POULTNEY — After Saturday’s premiere of "Dancing at Lughnasa" at Stone Valley Arts in Poultney, I asked director Meg Bouchard what guided her production. Her response was quick: “To showcase the people I love!”
The play was three weeks from opening in 2020 when COVID shut down the theater. And so the cast of eight has been living and breathing this play for three years, rehearsing it in Bouchard’s living room, steeping in its rhythms and depth of feeling — all of which emerges in this brilliant, heartfelt production.
If you love theater — even if you only like it — trek over to Poultney and see a quiet wonder: confident, charming actors taking on a complex play with the aplomb of Broadway performers.
Bouchard highlights the play's genesis: playwright Brian Friel seeing homeless people along the banks of the Thames River. That had been the fate of his two aunts, he thought. They had disappeared from his small Irish village, never to return. His playwright friend Tom Kilroy suggested Friel write a play about it.
Friel creates "Dancing at Lughnasa" as a memory play (akin to Tennessee Williams’ The Glass Menagerie), set in summer, 1936, told from the viewpoint of a boy, Michael (Tristan Larson), now grown. Given its roots, the play has a melancholic undertow, but the fierce spirit and love of the five Mundy sisters infuse the play.

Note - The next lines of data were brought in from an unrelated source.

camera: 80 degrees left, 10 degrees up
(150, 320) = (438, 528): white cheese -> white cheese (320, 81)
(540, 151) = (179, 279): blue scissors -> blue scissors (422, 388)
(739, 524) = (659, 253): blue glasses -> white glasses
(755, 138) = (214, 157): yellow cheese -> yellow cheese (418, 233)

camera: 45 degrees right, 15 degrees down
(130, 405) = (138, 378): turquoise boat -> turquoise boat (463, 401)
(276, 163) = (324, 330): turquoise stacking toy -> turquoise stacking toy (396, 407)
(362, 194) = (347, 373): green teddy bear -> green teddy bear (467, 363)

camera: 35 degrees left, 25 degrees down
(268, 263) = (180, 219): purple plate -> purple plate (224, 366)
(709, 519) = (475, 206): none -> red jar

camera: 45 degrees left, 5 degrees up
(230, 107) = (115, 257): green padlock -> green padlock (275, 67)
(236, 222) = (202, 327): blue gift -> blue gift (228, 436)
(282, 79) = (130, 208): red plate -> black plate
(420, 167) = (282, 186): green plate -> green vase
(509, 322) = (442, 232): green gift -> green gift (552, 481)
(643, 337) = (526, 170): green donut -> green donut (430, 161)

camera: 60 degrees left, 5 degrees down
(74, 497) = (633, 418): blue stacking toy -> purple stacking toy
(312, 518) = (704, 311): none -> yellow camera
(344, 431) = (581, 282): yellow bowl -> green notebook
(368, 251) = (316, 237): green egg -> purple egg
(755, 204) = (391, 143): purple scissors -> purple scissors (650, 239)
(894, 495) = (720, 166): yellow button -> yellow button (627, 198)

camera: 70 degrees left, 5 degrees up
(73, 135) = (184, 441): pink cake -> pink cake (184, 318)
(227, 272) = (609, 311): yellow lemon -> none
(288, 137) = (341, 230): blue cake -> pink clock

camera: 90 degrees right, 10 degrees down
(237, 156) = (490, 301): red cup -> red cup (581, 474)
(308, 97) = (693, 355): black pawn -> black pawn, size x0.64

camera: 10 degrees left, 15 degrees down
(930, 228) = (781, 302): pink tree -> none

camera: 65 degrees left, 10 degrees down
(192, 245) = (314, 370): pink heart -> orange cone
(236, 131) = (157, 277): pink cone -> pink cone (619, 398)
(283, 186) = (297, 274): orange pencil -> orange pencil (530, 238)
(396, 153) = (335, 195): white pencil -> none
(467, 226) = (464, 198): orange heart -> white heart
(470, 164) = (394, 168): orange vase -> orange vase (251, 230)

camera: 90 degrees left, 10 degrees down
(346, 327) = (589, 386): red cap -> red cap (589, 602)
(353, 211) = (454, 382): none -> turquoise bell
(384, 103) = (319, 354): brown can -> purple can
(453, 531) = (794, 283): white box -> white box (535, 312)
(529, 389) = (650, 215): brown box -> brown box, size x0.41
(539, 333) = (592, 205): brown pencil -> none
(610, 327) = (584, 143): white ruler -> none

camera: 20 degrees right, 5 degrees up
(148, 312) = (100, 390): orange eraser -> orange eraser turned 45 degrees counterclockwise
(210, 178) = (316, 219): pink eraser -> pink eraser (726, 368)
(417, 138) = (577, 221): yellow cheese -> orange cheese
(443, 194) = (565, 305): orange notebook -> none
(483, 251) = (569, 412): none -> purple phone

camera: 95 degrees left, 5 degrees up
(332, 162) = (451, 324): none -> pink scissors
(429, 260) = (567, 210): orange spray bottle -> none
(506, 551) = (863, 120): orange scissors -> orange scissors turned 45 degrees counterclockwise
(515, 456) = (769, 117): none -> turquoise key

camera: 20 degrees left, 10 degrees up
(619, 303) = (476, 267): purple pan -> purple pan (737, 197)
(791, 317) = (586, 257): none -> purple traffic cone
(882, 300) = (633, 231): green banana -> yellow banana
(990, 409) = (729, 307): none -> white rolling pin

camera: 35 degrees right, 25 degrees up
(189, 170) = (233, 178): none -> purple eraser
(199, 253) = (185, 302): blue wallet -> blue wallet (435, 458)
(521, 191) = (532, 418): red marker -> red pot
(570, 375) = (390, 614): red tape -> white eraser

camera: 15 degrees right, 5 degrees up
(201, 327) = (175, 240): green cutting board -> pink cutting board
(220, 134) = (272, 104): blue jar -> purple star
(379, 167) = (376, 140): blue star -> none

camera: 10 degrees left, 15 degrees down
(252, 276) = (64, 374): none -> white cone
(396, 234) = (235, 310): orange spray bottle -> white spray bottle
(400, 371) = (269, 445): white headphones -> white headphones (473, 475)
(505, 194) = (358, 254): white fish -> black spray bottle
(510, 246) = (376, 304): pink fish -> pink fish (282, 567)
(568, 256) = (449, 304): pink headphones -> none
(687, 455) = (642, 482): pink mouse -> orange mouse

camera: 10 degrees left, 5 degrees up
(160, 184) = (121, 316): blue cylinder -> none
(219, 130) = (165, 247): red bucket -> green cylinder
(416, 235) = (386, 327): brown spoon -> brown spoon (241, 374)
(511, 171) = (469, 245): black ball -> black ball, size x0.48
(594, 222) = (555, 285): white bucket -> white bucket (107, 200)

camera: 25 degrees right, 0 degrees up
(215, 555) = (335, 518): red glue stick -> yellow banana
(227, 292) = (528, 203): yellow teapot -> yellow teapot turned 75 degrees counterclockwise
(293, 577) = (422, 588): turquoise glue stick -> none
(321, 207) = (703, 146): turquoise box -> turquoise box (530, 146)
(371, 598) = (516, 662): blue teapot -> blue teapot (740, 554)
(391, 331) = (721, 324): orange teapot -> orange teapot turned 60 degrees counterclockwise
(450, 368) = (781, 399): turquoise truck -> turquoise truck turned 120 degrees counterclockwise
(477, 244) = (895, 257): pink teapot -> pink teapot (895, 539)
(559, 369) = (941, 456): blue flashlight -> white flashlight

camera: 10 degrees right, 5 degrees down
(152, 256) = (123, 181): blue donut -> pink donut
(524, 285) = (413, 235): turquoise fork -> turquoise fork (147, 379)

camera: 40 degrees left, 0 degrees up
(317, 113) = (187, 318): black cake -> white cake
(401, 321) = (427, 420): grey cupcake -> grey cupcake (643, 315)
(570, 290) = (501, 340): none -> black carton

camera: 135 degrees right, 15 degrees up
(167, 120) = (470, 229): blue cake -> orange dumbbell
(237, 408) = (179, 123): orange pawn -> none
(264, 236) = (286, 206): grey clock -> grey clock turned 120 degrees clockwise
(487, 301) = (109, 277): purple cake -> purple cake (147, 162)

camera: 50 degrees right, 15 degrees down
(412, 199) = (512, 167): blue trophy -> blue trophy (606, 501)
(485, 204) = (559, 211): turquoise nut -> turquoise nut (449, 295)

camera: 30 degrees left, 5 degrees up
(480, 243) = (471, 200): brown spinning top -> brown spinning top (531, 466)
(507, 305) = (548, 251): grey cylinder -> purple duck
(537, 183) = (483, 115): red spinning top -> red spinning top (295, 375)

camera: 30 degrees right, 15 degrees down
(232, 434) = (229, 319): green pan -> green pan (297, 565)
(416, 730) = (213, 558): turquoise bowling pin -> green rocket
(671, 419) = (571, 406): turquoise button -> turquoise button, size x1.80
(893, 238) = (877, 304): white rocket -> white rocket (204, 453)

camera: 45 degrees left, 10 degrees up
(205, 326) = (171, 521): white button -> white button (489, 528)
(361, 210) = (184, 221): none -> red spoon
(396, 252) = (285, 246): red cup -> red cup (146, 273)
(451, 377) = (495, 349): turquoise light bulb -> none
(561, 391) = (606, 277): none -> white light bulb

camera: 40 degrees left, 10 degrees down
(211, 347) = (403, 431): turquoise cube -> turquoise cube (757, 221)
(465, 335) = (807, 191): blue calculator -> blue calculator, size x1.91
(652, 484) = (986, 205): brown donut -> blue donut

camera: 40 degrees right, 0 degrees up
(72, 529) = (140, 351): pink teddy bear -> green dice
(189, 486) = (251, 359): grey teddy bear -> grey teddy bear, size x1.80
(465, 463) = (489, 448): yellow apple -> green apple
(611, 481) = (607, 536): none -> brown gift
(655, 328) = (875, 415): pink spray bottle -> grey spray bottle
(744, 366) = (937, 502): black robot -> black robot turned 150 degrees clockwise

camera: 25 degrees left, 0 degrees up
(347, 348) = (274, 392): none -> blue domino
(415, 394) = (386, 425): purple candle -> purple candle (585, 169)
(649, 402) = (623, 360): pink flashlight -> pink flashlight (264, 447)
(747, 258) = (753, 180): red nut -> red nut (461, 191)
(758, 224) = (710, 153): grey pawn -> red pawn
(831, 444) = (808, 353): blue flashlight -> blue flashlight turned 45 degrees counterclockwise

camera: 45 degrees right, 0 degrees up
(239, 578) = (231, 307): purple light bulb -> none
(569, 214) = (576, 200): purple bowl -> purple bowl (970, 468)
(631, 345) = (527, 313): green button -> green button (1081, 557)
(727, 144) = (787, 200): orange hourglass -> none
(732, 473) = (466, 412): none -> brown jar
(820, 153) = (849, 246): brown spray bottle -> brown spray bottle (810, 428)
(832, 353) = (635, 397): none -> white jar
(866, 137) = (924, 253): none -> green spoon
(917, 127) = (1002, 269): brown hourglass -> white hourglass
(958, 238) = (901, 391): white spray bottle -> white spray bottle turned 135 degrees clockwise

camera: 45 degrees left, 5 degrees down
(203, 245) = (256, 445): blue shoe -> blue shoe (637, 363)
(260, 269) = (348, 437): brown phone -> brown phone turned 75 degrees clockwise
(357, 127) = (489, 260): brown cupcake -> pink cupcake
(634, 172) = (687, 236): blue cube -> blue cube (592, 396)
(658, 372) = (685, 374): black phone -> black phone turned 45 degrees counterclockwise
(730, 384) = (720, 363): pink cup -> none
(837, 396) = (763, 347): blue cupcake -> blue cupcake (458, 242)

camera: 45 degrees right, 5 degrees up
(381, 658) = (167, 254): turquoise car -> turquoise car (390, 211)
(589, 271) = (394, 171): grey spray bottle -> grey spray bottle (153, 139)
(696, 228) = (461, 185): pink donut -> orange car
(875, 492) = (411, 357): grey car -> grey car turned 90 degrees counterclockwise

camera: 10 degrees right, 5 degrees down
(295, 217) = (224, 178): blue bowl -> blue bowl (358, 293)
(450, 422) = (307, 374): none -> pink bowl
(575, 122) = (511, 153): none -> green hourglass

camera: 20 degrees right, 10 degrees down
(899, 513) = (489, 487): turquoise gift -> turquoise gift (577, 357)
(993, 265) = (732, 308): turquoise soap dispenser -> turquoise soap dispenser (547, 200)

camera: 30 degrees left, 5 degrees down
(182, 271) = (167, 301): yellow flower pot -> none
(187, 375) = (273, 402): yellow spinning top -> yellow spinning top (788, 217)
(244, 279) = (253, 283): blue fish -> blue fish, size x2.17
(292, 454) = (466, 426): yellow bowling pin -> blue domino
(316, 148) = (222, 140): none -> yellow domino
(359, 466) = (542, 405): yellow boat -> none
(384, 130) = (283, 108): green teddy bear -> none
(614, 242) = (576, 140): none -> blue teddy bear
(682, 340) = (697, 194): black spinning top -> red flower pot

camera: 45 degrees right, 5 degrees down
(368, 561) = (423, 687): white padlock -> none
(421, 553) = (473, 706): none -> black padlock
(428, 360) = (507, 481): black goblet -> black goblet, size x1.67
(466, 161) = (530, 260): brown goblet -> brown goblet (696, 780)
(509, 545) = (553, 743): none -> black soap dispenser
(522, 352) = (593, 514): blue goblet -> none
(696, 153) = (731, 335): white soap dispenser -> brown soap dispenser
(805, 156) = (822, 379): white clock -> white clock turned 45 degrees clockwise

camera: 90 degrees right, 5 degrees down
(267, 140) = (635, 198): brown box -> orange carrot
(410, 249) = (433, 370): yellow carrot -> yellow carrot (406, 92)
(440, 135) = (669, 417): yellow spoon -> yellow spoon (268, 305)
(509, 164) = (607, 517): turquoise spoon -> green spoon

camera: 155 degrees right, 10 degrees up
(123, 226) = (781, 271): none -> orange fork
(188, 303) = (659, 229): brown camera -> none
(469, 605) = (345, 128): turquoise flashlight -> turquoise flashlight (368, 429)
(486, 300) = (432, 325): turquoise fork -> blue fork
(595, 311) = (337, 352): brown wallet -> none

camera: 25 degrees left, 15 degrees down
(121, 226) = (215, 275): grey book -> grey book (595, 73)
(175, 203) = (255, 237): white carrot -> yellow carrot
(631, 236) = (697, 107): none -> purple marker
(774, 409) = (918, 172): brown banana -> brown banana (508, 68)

Kate (Kate Kelly), the eldest and sternest, teaches at the local school, but we learn she’s on the verge of dismissal. She strives to keep the family on a narrow Christian path, but sneaks a Woodbine cigarette now and again. Her one moment dancing in the play — repressed as it is — hints at a wilder self. Kelly crosses her hands over her breast and purses her lips, but her legs have a life of their own.
Maggie (Melissa Chesnut-Tangerman) puffs on her Woodbines, offers riddles to Michael (despite his apathetic “Give up” rejoinder), and sings lilting songs (dismissed as “pagan” by Kate). Chesnut-Tangerman imbues the role with mischievousness, flashing smiles, sliding easily into song, making her the aunt you might wish for in your family.
Agnes is played by director Meg Bouchard, stepping in for a cast member who departed late in rehearsals, necessitating a delayed opening. Bouchard plays Agnes flawlessly. Less repressed than Kate, she nonetheless channels her feelings into her knitting until released into two memorable dances.
Rose, played by Rainbow Squier, bursts with youthful exuberance. In the script, Rose is not the youngest sister, but Squier’s Rose seems so — coquettishly dropping her chin but raising her eyes and defiantly meeting a married man.
Chris (Helen Gassenheimer) has a “love child” (Michael) with Gerry Evans (Wheaton Squier). Gassenheimer nicely plays the tension of Chris’ situation: she loves the dreamer, the father of her child, but resists his charm, knowing that his promises of marriage and a bicycle for Michael are as light as air.
Uncle Jack (Charles Stevens) is a wild card thrown into this domestic situation: a priest recently returned from Uganda who seemingly has gone native and stumbles forward, striving to overcome malaria, his own shaky English and his love of native ceremonies.
Yes, the play has its narrative tensions. Will the sisters go to the festival of Lughnasa to celebrate the harvest, as the Mundy girls did long ago? Will Chris succumb to Gerry’s dreamy charms and run off with him? What will happen to Rosie and her would-be lover? Will the radio (named Marconi) ever play right? And will the Mundy sisters keep their subtle Irish accents throughout? (Yes, they will — this last question the result of my hearing too many accents fade as plays progress.)
One of the joys of this production is evocation of an idea central to Friel (and fellow countryman Samuel Beckett): the shortcomings of language. Yes, Friel’s language can be brilliantly lyrical, but it may be employed, paradoxically, to suggest language’s very limits. In Michael’s moving closing monologue, Tristan Larson’s restraint draws in the audience: “And what is so strange about that memory is that everybody seems to be floating on those sweet sounds, moving rhythmically, languorously, in complete isolation … Dancing as if language no longer existed because words were no longer necessary.”
The dance stands in for the play, a ceremony enacted most strikingly in the primeval, flour-throwing dance of the first act. In this production, director Meg Bouchard and her players create a ceremony that will last in memory long after the last words are uttered.